The Couch Family: Open Mind, Open Heart
Dewayne Couch, a single father, recently adopted teenagers Evan and Jacob. In this Family Spotlight, Dewayne shares his journey to adoption from foster care and why he chose to adopt teenagers.
Beginning the Journey
When Dewayne decided to start a family, adoption was already on his mind. He was adopted by his stepdad when he was just 2 years old, and his adoptive dad was always a guiding force in his life. At first, he felt hesitation about adopting as a single parent, but he realized that families come in all shapes and sizes. Children need loving families, and he knew he could provide that. In March 2020, he had been considering adoption for a while and felt like the time was right to go to an Arms Wide Information Meeting to start the process of adopting through foster care.
Open mind, open heart
At first, Dewayne thought he wanted to adopt one older child. As he put it, he wanted to “skip the diapers and go straight to football and hiking!” Becoming licensed was a whirlwind process of training and home study. “You get through—and then you wait.”

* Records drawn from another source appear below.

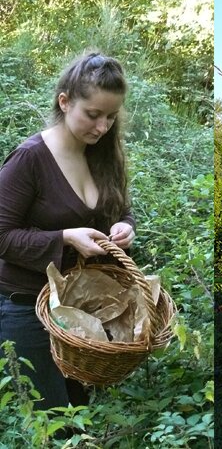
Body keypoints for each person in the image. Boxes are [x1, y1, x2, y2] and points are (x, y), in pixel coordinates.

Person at [0, 52, 135, 410]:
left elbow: (121, 211)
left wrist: (124, 227)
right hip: (27, 309)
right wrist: (63, 238)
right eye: (93, 114)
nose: (103, 127)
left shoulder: (104, 155)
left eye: (110, 116)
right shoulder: (30, 158)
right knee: (54, 422)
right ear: (65, 101)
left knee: (81, 415)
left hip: (83, 312)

Throughout the journey, Dewayne learned to keep an open mind. “You will go into this with your brain in a box, and it will get all shaken around, Dewayne said.
“You have to be open to expanding your mind from what you initially thought to the right fit you didn’t think about.”
There is a severe shortage of families willing to foster and adopt sibling groups in Texas. So when Dewayne’s coordinator at Arms Wide asked if he could be open to adopting two siblings, he agreed. “Something in me said this was the right move.”
The time is now
Dewayne met teenage siblings Evan and Jacob in the spring of 2021. They were living in a group home at the time, so Dewayne visited them regularly as they got to know each other. After a few weeks of visits, Dewayne received a devastating phone call from his dad: he had been diagnosed with stage 4 cancer.
He considered pausing the adoption process to focus on his father’s health issues, but his dad encouraged him to “go start your family.” It was both a season of loss and a season of growth, because while his dad’s health declined, his relationship with the boys grew.
“It was God’s way of putting his two angels there when I needed them.”
Siblings Belong Together
Dewayne was motivated to adopt teenagers who are siblings because he believes siblings belong together. He didn’t want to break the brothers up, and that’s often what happens in foster care.
“It felt like the right thing to keep them together.”
He also learned that keeping siblings together through adoption makes the transition easier for everyone. The boys have someone they can relate to, someone they have a connection to already. “It seemed like it was easier for them because they had each other to help ease the transition,” Dewayne said.“If you’re considering adopting one child and wonder if you can handle two: yeah, you can, and it may actually be easier.”
Building Trust
Leading up to their adoption day, Dewayne gave the brothers consistent reassurance. They needed this because they had been let down so many times in their lives already. “A teenager’s guard will be up, but you have to not take it personally,” he recalled. “You have to take a step back and let them get close on their own.” Dewayne noticed a change after they finalized the adoption: they were guarded, now they are more open. They know that they don’t have to move to another temporary family again.
What is life like now? They like to eat out, go to movies, watch wrestling, play video games—and just enjoy normal teenage activities! They also enjoy having a divided household where football is concerned: Jacob is a Texas Tech fan, Evan roots for TCU, and Dewayne is a diehard USC fan.
Advice for Others: Adopt Teenagers
Dewayne encourages other potential adoptive parents to adopt teenagers. “Everybody shies away from teenagers,” Dewayne says. “Itcan be tough because they are going through normal teenage emotions that we all went through, plus trauma. But there is also this rewarding feeling of giving hope that they aren’t going to age out of the system.” Now, he’s able to be a father and a mentor. He is there for them to show money management, life skills and how to operate in a family unit. “There’s a lot of reward in knowing you’re doing something for teenagers.”